• Aim of the exercise
When the string "pixels" occurs in a line of the records, show that line.

• Given data
-- Opening Marker --
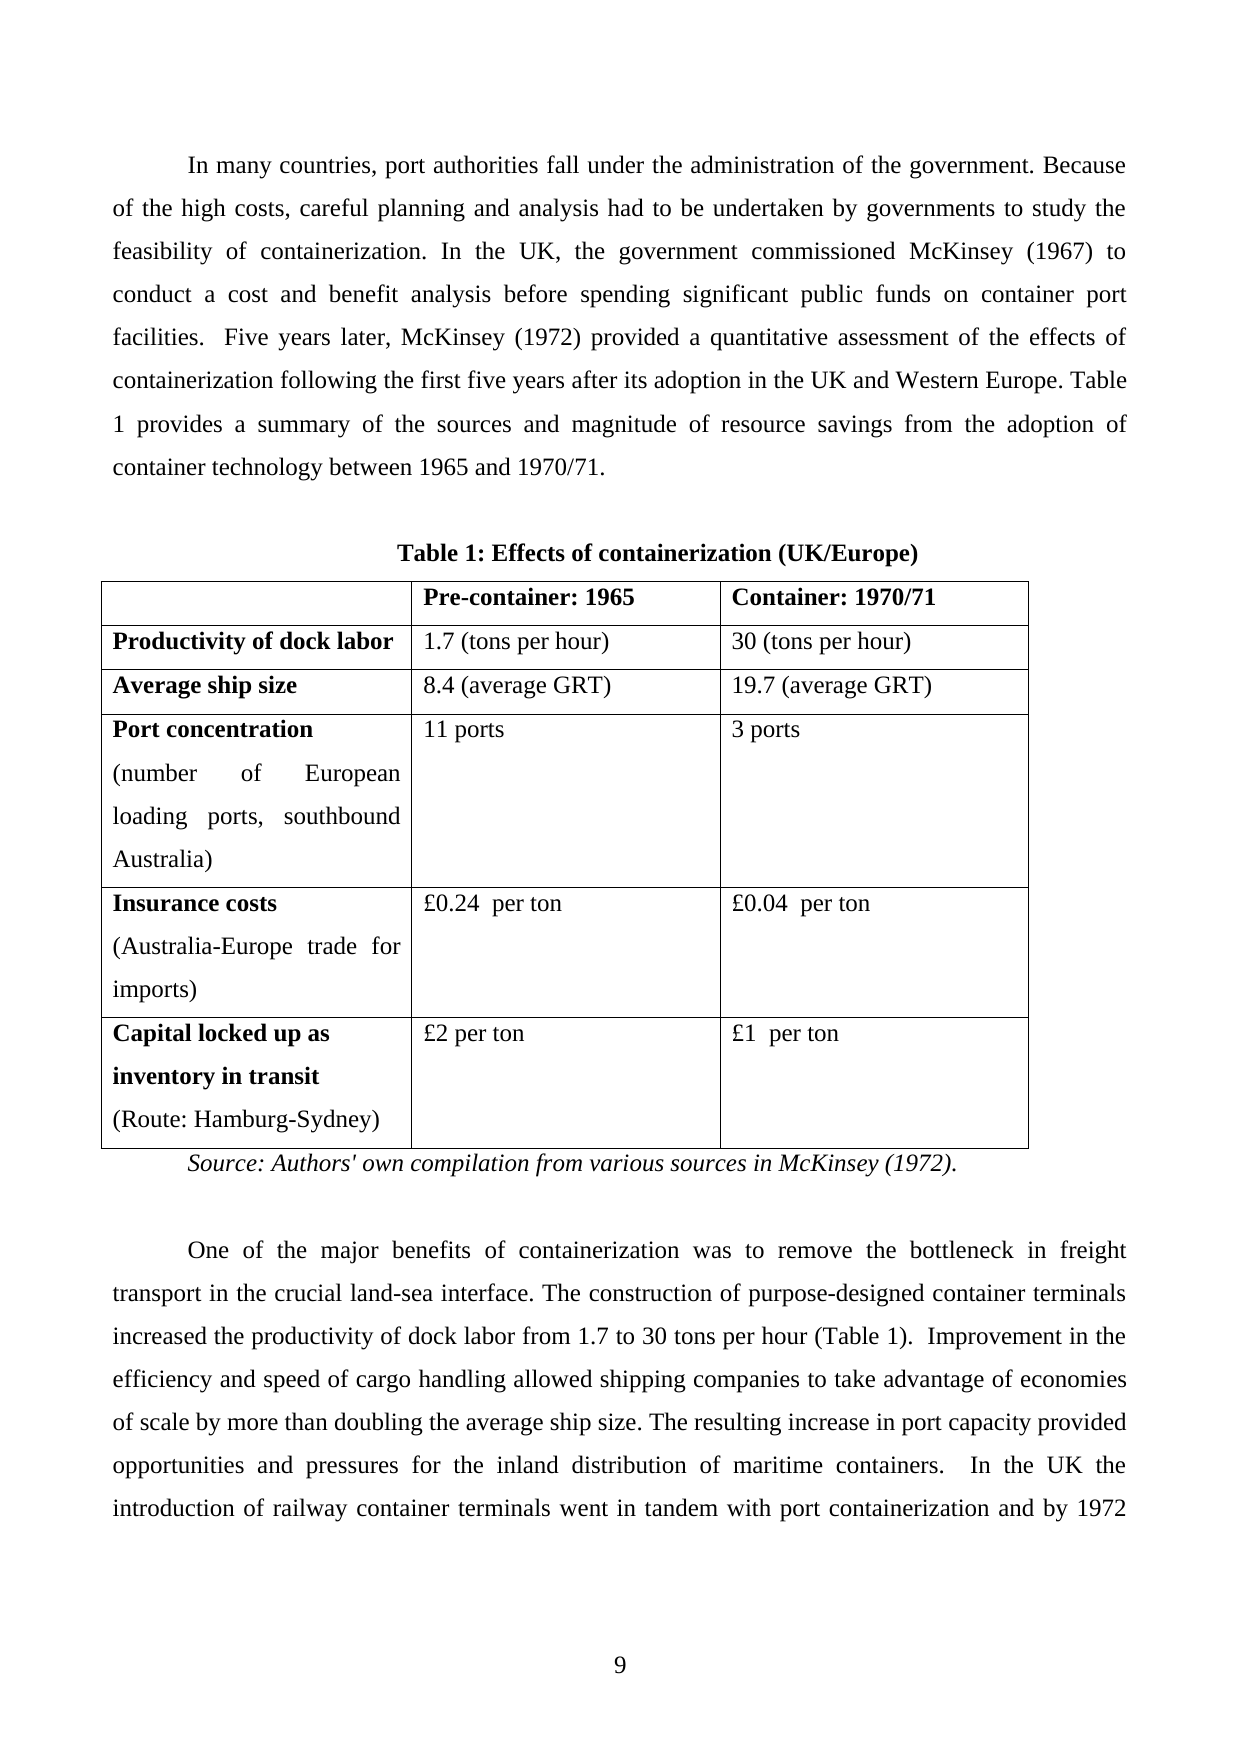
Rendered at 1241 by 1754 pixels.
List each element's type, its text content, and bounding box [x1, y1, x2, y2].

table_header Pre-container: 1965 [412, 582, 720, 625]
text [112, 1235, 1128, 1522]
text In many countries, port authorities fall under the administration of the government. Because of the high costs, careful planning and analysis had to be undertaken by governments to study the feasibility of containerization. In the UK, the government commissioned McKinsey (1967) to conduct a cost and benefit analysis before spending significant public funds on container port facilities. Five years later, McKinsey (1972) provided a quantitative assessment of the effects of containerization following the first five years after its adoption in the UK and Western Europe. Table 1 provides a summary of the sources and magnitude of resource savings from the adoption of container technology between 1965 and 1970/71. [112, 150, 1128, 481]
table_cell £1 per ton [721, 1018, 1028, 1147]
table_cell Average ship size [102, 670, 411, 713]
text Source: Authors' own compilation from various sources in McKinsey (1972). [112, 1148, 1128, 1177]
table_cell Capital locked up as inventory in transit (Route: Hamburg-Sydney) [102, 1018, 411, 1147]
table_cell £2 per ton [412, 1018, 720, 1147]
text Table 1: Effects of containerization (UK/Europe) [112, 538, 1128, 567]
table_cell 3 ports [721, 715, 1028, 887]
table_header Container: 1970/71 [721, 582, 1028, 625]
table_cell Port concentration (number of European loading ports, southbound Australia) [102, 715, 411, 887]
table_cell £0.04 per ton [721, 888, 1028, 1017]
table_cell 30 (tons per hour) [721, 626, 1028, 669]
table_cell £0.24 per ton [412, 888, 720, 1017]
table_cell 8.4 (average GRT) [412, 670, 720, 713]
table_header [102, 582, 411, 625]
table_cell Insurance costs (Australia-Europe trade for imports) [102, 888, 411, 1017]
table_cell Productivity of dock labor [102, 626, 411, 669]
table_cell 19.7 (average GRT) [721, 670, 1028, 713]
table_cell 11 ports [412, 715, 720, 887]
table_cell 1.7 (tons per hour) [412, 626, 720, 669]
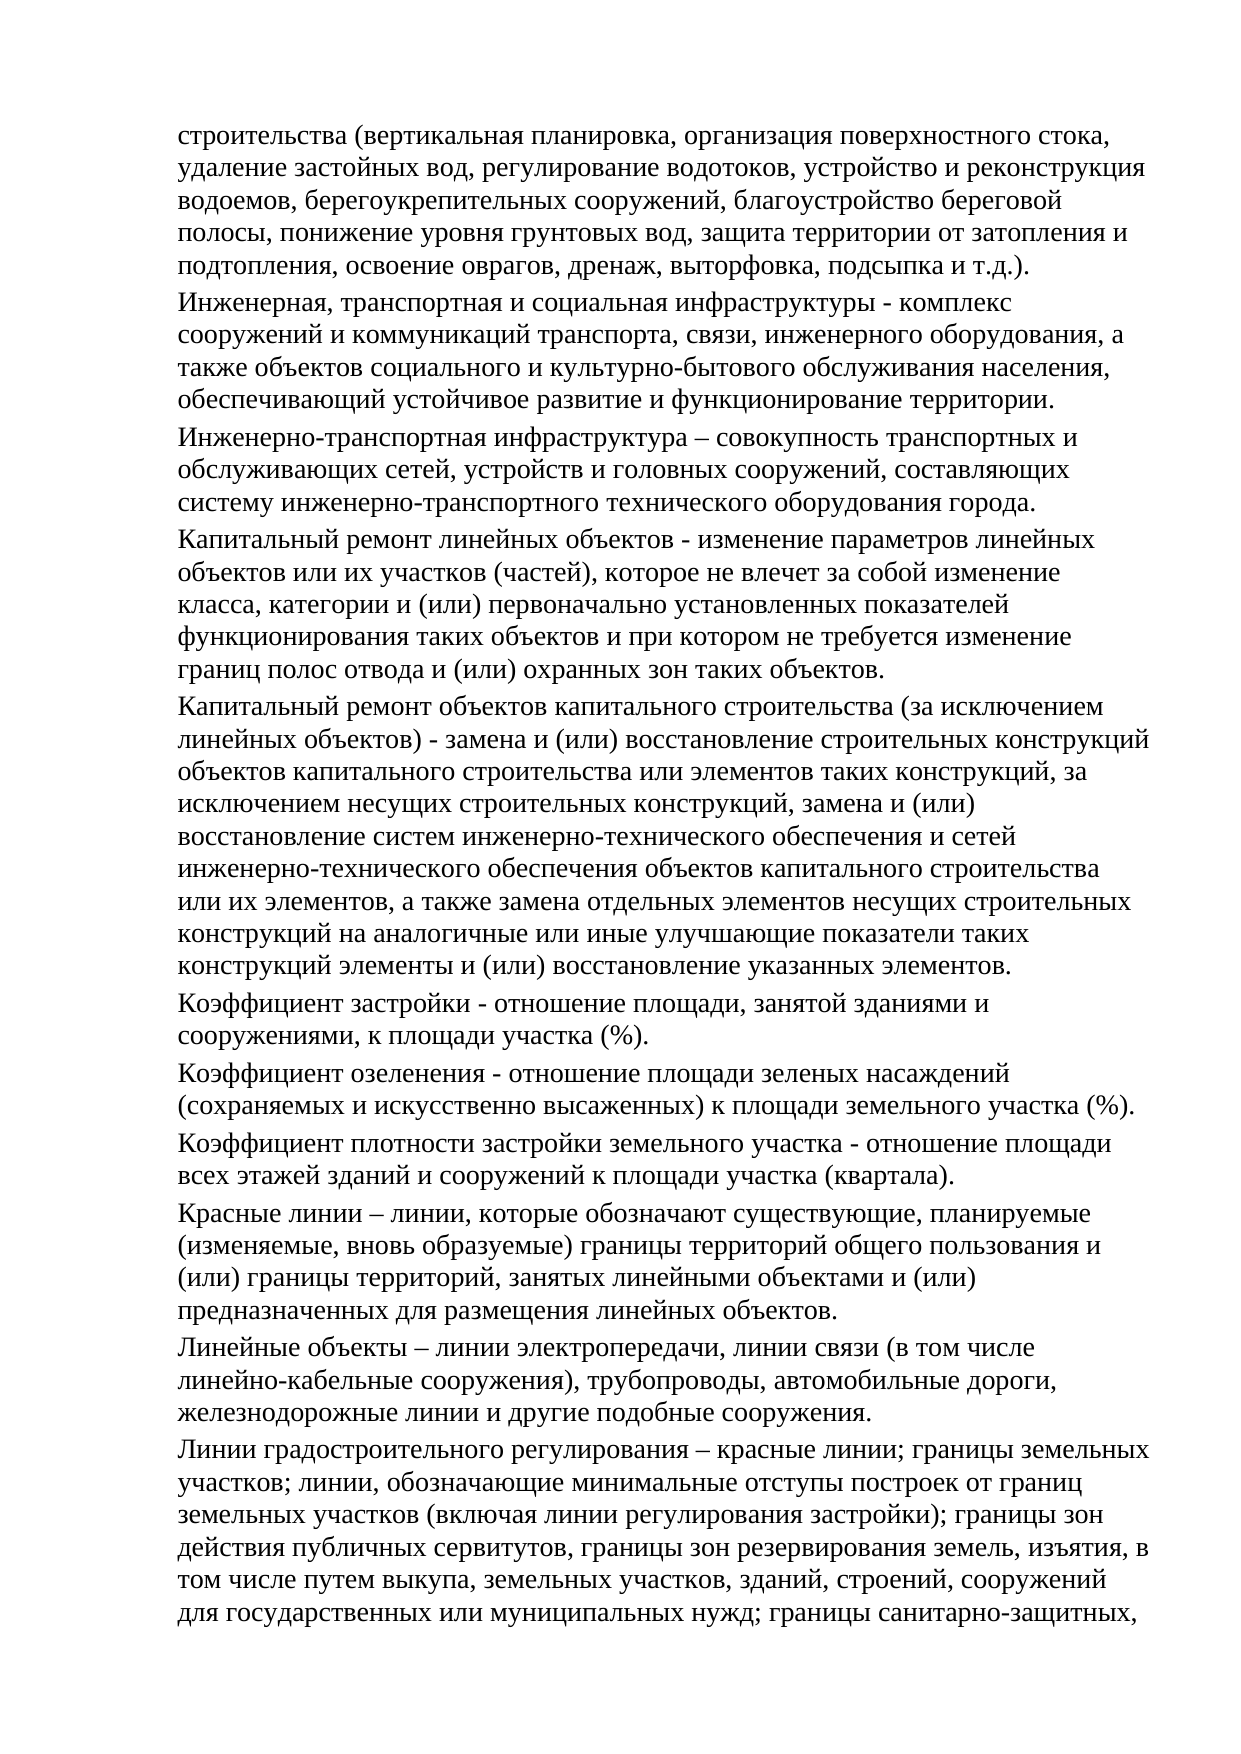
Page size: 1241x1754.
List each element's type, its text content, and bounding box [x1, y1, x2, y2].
-- Closing Marker --
-- Opening Marker --
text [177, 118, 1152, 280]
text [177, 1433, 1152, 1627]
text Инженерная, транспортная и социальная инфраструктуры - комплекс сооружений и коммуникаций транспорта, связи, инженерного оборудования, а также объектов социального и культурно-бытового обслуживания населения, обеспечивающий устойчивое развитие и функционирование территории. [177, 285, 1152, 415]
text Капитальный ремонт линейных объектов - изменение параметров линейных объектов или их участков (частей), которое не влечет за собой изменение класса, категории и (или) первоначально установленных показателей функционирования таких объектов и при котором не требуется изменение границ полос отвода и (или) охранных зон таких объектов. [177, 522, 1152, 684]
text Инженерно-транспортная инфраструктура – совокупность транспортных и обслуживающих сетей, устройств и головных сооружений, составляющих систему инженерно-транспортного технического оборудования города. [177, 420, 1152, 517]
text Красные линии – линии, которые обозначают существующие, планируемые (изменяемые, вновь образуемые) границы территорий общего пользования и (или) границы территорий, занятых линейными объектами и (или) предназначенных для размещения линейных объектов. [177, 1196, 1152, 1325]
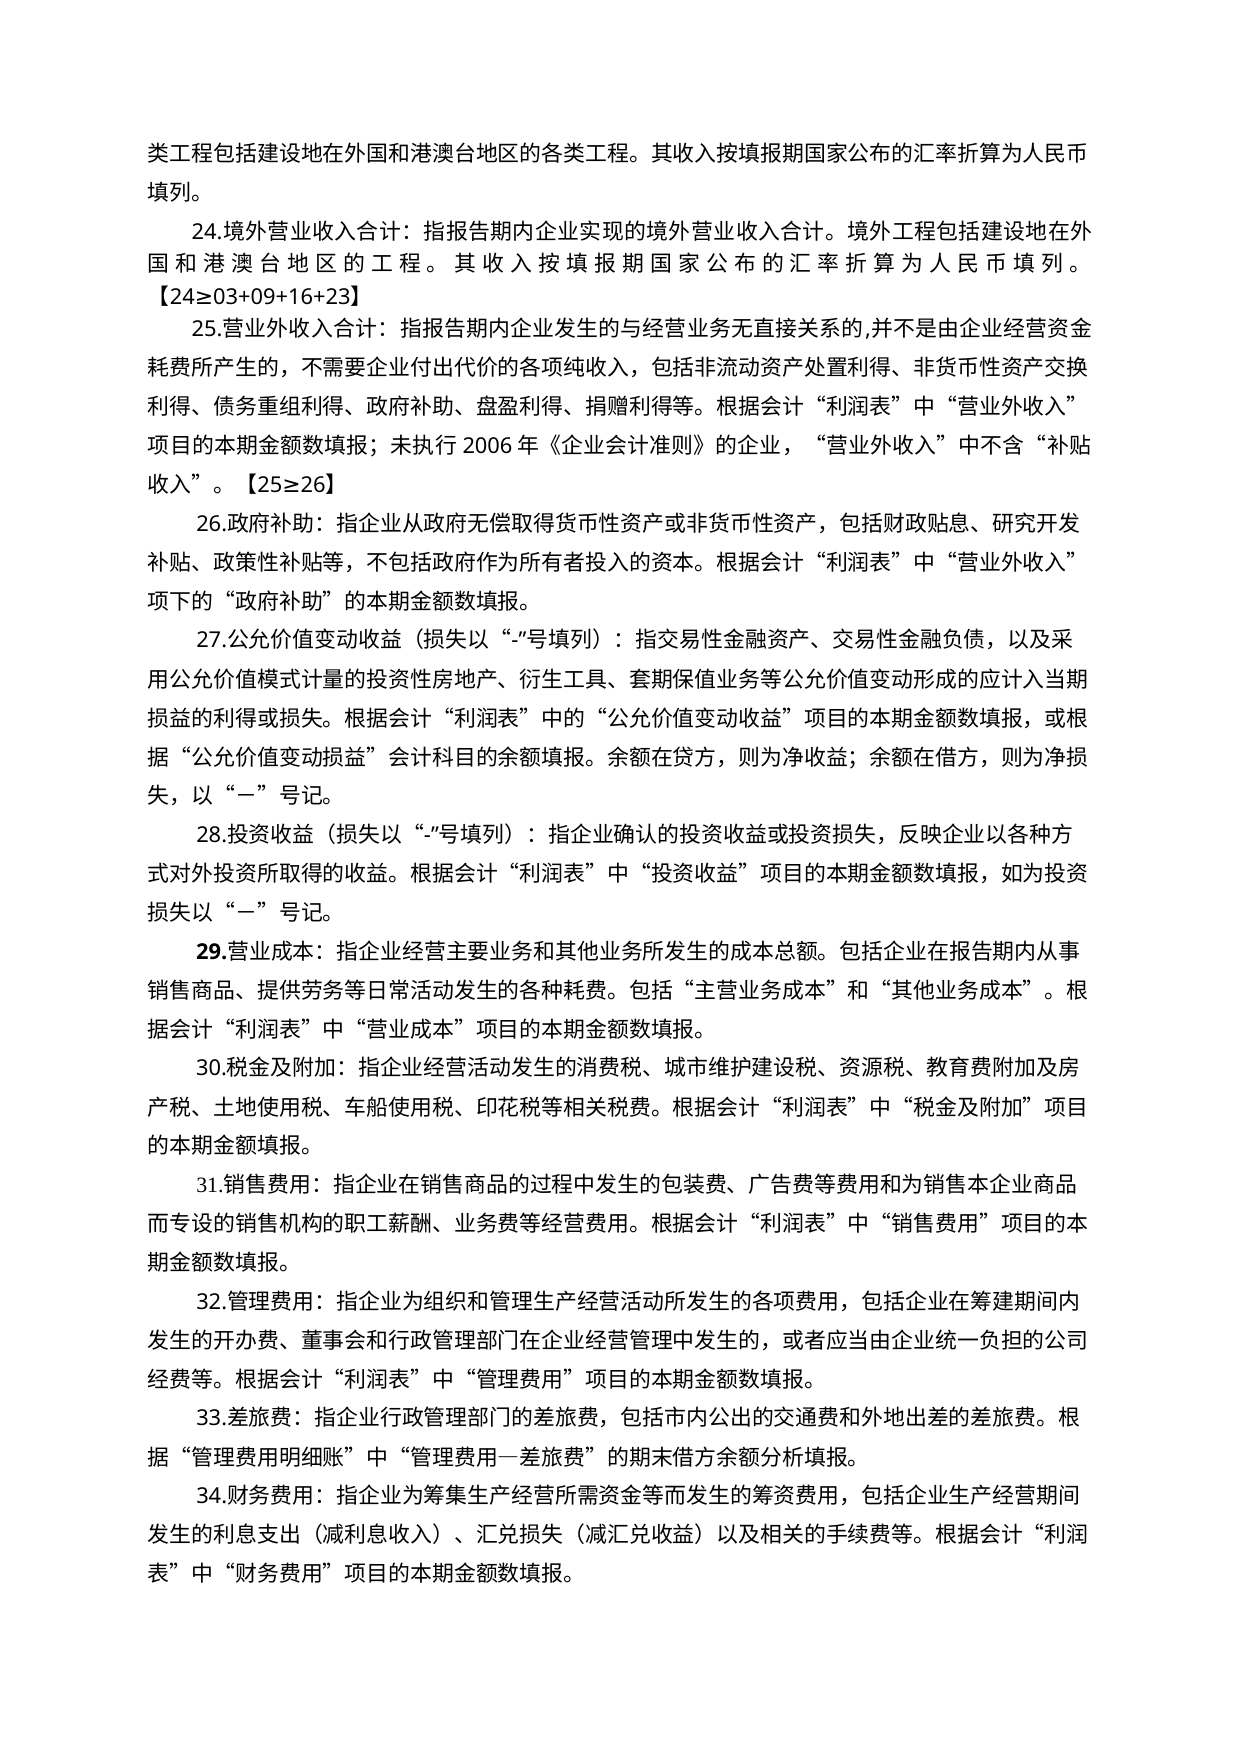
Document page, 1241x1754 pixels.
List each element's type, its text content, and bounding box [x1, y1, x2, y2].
-- Closing Marker --
• Solution for this problem
Rendered at 1241 by 1754 pixels.
Document page, 1241x1754 pixels.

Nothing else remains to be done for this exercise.